Why do you think there is a huge difference? Is it just because I did not use the best checkpoint from savi_pretraining.yaml?

Why the results I got from the pre-trained weights you provided are not same as the results in your semantic AVN paper?

ChanganVR commented 3 years ago

Thank you. Do you have an automated way to evaluate every checkpoint on the validation set? There are 400 checkpoints, so it would be hard to evaluate them manually.

This function is made for this. https://github.com/facebookresearch/sound-spaces/blob/0e87180459a5c9901bd1b17fe83405ebe57b9360/ss_baselines/common/base_trainer.py#L68-L122 It monitors all the checkpoints in a specified directory and evaluates them once a new one is available. I usually run a separate process for evaluation.

Why do you think there is a huge difference? Is it just because I did not use the best checkpoint from savi_pretraining.yaml?

There could be many reasons for this. How many GPUs are you using and how long have you trained the model? You'll get a better idea by plotting the validation curve as instructed above. Then you'll know if the model has converged.
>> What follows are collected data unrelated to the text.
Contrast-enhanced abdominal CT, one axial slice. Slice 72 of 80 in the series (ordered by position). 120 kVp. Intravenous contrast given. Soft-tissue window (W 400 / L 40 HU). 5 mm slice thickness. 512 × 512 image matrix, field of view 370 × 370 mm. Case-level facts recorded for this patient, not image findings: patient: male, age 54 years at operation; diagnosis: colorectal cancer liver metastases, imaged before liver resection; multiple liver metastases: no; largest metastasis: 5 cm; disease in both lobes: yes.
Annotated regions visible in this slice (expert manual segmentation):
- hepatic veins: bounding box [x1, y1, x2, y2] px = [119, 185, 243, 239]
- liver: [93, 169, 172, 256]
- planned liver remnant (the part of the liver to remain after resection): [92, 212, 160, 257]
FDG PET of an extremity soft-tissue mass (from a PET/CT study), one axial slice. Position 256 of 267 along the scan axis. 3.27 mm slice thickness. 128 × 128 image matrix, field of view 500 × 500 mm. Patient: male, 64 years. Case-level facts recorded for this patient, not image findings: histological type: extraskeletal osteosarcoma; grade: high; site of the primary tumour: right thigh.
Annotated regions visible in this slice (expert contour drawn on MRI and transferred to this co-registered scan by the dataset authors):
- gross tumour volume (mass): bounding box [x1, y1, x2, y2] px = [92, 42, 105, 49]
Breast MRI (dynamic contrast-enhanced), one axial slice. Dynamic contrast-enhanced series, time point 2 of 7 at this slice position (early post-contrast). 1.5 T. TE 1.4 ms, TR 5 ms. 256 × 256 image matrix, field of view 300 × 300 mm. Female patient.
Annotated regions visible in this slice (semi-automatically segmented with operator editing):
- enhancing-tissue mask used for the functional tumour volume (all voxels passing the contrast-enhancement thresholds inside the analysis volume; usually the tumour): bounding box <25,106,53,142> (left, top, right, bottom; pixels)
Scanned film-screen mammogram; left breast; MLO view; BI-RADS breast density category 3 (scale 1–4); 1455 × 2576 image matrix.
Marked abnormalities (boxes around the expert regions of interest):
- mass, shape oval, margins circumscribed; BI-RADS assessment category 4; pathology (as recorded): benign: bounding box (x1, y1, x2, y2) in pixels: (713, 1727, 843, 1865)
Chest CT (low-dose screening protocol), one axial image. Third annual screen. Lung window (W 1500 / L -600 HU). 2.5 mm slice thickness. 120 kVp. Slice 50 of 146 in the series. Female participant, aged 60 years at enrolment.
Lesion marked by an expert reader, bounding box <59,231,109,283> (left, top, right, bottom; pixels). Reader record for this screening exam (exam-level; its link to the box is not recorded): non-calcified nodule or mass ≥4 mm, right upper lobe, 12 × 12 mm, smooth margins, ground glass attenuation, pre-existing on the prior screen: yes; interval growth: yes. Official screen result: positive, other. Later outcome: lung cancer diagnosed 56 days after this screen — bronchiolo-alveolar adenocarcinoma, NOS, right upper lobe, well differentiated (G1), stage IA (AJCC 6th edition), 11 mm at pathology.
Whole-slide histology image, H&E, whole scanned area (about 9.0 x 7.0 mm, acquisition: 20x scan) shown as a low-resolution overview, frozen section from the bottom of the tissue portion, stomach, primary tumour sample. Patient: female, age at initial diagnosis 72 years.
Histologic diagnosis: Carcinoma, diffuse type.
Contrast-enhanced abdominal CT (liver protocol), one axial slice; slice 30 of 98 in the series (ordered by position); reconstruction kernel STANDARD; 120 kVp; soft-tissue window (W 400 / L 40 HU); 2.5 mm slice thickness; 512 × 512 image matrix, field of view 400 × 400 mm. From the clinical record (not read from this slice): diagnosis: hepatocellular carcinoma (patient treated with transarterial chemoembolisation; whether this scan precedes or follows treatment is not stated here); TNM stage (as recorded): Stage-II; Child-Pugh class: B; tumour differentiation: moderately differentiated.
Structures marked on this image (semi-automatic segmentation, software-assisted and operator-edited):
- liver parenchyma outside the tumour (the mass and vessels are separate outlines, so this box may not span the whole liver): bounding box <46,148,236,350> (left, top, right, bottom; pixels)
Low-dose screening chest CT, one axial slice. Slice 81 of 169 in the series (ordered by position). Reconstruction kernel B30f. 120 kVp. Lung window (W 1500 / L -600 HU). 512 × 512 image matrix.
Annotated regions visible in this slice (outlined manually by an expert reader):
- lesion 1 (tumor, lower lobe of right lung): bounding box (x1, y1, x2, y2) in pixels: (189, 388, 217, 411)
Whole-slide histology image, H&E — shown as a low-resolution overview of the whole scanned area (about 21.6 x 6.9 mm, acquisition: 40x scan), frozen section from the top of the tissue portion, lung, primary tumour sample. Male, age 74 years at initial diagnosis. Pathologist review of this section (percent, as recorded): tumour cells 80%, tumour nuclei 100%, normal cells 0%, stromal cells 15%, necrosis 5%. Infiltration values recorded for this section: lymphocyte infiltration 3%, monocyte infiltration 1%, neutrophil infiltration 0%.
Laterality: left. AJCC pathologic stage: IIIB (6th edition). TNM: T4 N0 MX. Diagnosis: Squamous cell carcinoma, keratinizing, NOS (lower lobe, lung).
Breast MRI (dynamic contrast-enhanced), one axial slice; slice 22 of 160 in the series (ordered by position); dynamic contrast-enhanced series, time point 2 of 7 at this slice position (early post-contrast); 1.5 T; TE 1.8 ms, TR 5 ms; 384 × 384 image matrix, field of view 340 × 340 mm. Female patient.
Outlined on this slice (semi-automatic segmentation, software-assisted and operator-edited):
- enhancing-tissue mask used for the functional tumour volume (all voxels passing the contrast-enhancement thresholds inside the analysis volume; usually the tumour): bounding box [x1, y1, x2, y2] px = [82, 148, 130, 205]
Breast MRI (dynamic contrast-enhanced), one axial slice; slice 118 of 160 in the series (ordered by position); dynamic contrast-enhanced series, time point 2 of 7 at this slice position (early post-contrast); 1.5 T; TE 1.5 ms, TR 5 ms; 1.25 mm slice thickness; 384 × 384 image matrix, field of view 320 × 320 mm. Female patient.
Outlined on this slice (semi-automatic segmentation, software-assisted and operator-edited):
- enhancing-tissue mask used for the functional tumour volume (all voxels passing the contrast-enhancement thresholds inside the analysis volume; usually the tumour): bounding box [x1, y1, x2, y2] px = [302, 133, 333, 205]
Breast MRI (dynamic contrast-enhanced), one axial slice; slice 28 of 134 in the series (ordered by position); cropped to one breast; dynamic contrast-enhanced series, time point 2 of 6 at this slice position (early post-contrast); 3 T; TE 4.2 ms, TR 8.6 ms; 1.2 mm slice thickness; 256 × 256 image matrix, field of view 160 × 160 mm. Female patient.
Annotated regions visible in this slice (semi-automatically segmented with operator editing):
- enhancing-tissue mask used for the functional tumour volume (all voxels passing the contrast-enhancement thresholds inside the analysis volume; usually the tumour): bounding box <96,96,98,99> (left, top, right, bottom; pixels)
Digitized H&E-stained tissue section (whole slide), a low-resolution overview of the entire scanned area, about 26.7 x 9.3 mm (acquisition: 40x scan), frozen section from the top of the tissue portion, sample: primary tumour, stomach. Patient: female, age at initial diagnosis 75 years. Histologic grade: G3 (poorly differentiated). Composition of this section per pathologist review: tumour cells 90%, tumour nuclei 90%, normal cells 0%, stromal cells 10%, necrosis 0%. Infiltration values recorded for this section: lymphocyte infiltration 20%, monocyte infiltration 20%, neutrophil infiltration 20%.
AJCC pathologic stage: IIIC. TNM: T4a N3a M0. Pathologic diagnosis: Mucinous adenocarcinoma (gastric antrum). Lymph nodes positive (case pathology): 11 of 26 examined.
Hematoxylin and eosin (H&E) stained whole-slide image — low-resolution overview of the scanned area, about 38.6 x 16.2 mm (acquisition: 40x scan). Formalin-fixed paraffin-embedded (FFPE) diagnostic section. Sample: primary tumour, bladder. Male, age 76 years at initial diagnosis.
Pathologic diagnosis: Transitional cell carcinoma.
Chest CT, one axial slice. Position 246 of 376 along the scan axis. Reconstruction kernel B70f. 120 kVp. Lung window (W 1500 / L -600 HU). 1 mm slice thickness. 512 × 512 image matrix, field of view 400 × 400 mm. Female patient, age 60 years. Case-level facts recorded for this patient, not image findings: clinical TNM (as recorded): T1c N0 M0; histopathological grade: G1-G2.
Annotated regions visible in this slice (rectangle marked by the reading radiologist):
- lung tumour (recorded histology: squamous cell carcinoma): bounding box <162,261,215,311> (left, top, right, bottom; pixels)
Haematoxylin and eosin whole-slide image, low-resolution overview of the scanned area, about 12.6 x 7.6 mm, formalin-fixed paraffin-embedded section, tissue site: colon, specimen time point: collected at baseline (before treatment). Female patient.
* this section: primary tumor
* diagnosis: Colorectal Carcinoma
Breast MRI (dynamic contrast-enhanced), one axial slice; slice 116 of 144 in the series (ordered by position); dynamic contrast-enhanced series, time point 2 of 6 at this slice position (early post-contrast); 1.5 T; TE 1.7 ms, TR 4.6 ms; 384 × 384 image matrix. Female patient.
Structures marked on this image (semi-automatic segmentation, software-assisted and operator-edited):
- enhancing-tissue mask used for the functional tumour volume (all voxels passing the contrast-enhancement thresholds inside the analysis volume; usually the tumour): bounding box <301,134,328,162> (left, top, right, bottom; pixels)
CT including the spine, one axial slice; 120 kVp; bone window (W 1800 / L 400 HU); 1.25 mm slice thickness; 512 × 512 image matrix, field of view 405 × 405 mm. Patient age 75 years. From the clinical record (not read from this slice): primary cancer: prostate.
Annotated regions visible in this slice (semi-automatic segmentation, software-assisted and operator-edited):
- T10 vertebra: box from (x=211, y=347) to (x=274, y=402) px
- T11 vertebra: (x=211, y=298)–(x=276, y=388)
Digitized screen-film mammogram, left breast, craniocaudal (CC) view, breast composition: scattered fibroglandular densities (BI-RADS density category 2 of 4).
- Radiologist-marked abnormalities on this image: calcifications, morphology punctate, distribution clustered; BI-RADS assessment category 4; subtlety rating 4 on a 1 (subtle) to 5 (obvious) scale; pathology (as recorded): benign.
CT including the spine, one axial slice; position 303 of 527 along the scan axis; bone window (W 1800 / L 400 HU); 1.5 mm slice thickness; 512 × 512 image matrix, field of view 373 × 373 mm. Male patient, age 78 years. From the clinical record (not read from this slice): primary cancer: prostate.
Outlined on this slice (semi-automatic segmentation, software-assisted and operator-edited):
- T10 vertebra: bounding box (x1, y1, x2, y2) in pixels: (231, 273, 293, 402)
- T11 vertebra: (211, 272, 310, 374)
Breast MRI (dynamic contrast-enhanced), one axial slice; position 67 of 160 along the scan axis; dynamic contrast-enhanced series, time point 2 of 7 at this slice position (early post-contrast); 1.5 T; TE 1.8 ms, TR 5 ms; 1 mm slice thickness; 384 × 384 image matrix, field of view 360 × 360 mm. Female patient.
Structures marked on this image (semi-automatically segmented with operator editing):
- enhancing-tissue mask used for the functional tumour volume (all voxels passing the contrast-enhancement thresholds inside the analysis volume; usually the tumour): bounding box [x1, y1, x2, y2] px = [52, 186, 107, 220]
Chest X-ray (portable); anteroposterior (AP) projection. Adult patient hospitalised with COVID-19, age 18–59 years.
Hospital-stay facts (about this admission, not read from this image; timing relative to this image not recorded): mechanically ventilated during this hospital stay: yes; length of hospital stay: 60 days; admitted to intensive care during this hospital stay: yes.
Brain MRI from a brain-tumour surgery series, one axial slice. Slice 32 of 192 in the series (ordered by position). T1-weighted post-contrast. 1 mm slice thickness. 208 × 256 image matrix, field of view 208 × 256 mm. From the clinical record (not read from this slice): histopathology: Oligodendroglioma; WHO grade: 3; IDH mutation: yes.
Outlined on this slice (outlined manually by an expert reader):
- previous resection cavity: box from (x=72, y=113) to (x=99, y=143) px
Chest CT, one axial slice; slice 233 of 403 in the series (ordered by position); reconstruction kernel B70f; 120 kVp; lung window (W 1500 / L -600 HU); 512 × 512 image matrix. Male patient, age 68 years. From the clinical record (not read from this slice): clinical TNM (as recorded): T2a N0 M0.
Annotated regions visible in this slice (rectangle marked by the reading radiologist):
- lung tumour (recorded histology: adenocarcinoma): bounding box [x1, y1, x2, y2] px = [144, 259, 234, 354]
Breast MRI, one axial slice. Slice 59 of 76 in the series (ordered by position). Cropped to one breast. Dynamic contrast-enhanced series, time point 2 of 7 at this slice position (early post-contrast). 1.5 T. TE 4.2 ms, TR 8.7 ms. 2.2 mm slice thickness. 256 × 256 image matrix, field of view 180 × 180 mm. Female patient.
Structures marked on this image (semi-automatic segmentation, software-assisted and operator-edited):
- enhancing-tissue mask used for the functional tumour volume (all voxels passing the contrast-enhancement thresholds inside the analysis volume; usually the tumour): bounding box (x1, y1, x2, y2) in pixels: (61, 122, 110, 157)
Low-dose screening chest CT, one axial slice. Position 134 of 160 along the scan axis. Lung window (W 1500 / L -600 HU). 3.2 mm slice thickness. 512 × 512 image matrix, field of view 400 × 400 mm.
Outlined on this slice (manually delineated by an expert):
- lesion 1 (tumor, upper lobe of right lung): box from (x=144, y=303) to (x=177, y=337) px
Why the results I got from the pre-trained weights you provided are not same as the results in your semantic AVN paper?

Which result is not consistent?

gtatiya commented 3 years ago
ChanganVR commented 3 years ago

If you don't provide EVAL_CKPT_PATH_DIR and just run the eval mode, by default it will always evaluate all checkpoints under that directory.

As I mentioned earlier in another post, if you change the number of GPUs, you might also want to change NUM_UPDATES as the default number of GPUs are 32. If you can evaluate all the validation checkpoints, you will know if the model has converged based on the validation performance curve.

The command is correct and yes, this command is for unheard sounds setting. The performance is indeed slightly lower than I first evaluated the model and uploaded the weights. Maybe some updates broke the consistency in some way. I'll look into that and keep you updated!